● YOUR GOAL: Using the data below, work out how many of its lines contain "right", and give that number with nothing added.

● MATERIAL FOR THIS EXERCISE:

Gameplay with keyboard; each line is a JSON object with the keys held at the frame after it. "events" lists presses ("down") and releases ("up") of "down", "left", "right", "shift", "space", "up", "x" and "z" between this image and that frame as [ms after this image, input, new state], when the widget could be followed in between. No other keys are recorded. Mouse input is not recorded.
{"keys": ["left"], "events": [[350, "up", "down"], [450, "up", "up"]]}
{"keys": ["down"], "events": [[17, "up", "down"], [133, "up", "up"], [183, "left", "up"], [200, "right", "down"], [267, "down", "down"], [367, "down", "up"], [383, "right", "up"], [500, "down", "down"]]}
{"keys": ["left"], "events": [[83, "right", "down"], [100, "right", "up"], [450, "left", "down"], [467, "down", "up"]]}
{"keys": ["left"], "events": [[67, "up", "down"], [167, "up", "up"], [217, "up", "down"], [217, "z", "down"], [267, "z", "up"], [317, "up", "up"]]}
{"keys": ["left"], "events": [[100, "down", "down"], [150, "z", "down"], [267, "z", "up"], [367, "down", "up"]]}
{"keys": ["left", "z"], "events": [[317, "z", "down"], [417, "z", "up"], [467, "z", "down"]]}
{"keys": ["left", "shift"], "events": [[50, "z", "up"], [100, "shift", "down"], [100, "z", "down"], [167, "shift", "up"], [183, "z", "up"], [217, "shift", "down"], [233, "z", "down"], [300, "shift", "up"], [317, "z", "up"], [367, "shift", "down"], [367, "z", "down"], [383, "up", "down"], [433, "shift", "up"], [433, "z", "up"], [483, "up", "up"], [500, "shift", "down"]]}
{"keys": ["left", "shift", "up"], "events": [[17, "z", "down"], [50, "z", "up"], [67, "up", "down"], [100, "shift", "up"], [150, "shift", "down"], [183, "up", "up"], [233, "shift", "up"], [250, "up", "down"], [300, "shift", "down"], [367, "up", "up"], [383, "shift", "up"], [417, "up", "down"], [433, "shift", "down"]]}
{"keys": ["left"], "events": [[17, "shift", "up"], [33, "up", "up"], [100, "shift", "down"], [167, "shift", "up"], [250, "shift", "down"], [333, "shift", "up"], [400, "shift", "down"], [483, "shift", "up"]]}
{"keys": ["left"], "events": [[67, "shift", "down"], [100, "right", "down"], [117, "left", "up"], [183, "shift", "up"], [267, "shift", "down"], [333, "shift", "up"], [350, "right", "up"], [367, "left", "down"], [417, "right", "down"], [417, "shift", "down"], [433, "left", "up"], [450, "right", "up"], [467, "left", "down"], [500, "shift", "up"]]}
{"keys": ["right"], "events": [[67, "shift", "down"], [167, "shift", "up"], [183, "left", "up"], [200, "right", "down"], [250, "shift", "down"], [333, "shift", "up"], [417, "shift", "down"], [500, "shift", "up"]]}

● COMPLETED TASK: 5